Next time I decide to sit in the sun for an hour, please remind me of the just-beginning-to-really-stinkin'-hurt sunburn I have on my legs.
I spent the afternoon with my mom...and it was weird. When she wasn't giving me some time to myself and I wasn't off grocery shopping, she wanted to talk about my dad. Which hasn't happened since right after he died, and even then she didn't say much.
She was crazy about him. Crazy enough to turn a blind eye to much of the drinking, the lying, the laziness, the drugs...the women. She said that for years, all through high school, he was "the coolest cat in town". She said he was so charming that he could rob you blind and you'd just be happy you got to be around him. She said he was almost "girly" about taking care of his hair. She said that when they'd fight, he would stare at and pick at his fingernails rather than tell at her- a trait she said I have that drove her insane to have to see as I grew up. She told me, since he died, even though they'd been divorced for twenty years, she felt lost. And that I remind her of him far more than my brother does. And because of that, she's been struggling with taking her anger out for him on me. She told me that she worries for me, more than my brother, because I've always been too soft hearted about my dad...that she's watched closely for signs that I was headed for the same type of destruction. She said her actions and words to me in recent months have been full of good intentions but executed poorly. She gave me the only piece of jewelry my dad ever gave her- her plain gold wedding band.
A lot of very confusing and painful things make a lot more sense now.
I also got to spend a little time with my grandparents, helping to take some dishes and linens off their hands as they try to empty their house in order to sell it and move away, somewhere warmer. I have a box full of silverware- mismatched- that I remember using at holiday dinners. I probably now own the fork my brother used to stab a green bean and drop it into my can of Coke. And the spoon that the visiting missionaries' teenage son used to launch a deviled egg from the kids' table into my grandpa's lap.
My baby girl took her first step for her great grandparents to see.
Making peace with my sister hasn't worked out- she only spoke to me to ask if she could use my computer that I left at her house.

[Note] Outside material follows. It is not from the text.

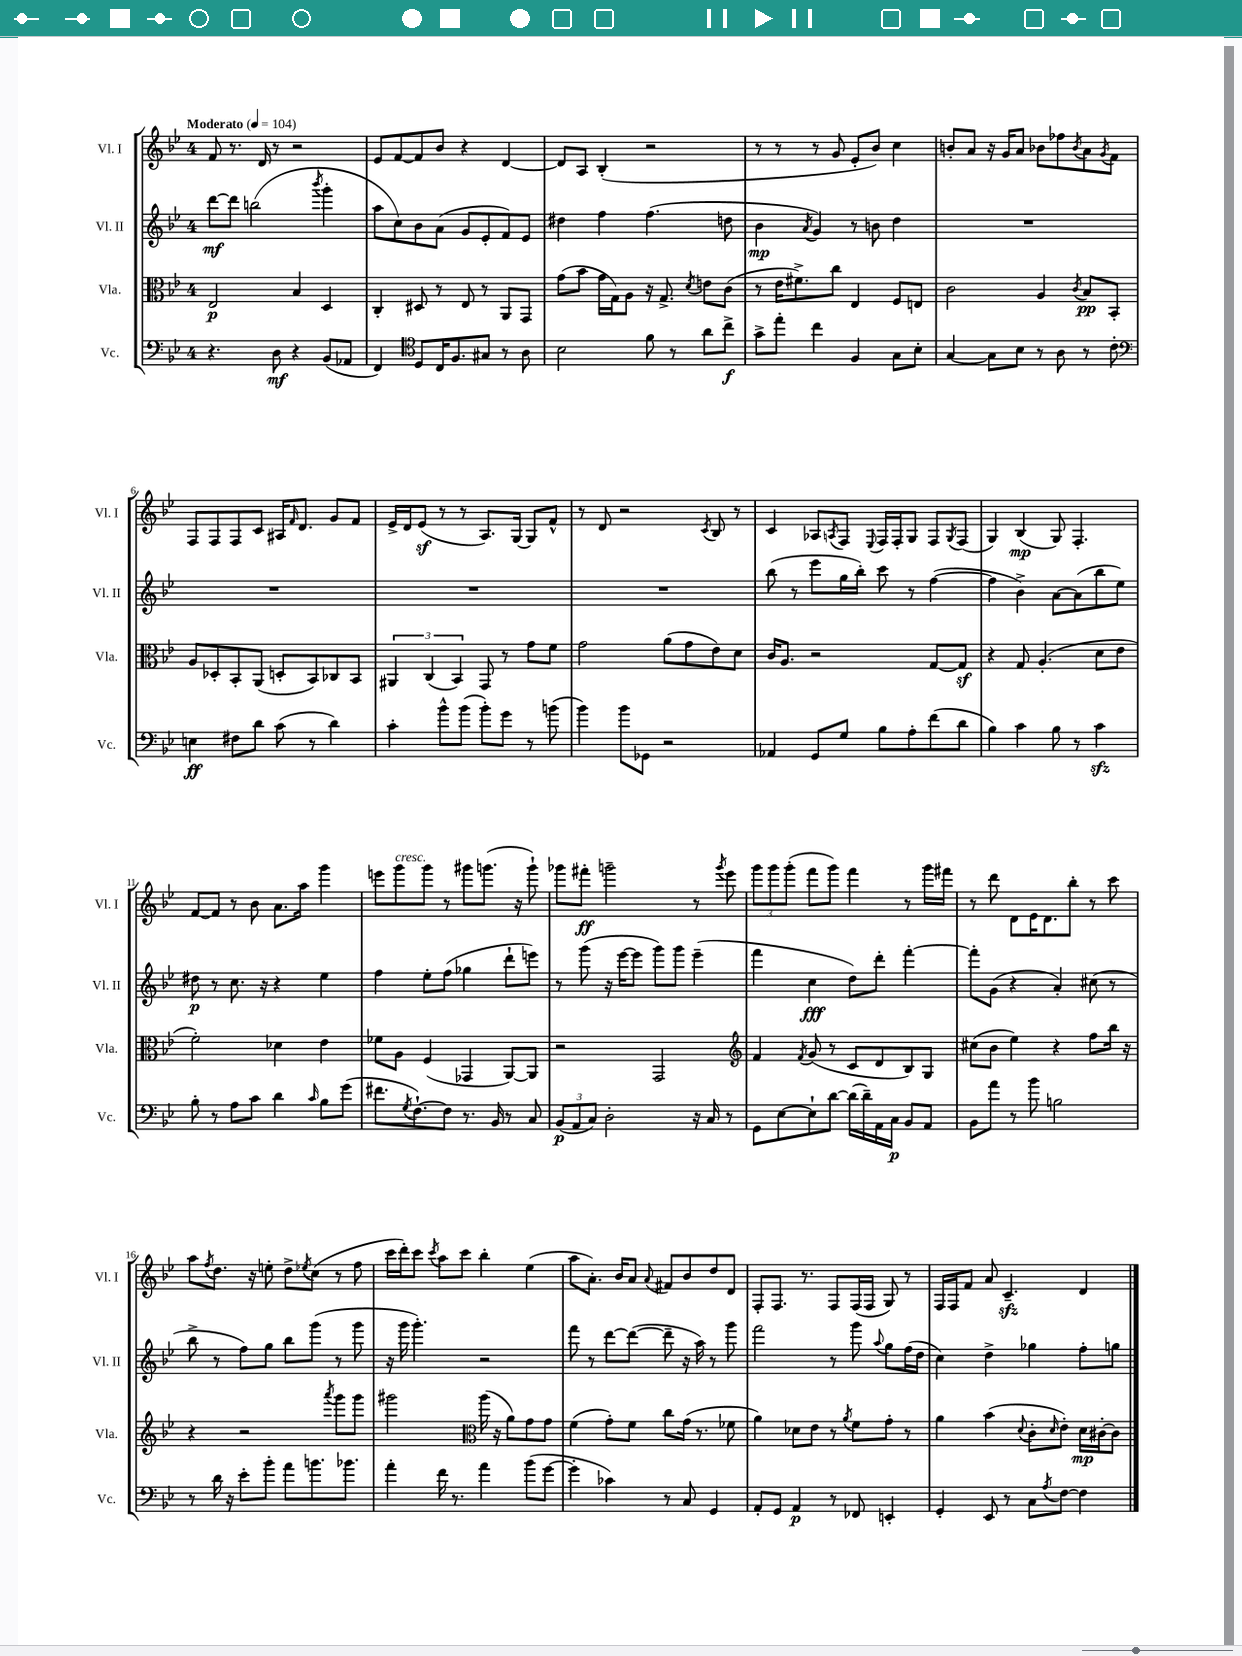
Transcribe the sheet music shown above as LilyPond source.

The woman at the electric company scolded me for paying so late, but then said I looked familiar and asked if I was related to (my grandmother), and when I said yes, she said "Well I'll be! You look just like she did when we were in school together. Except that purple in your hair."
I got warm gussies over that- I've always thought my grandma was beautiful.
It's been a very full day...God has been doing a lot more in my life than I realized.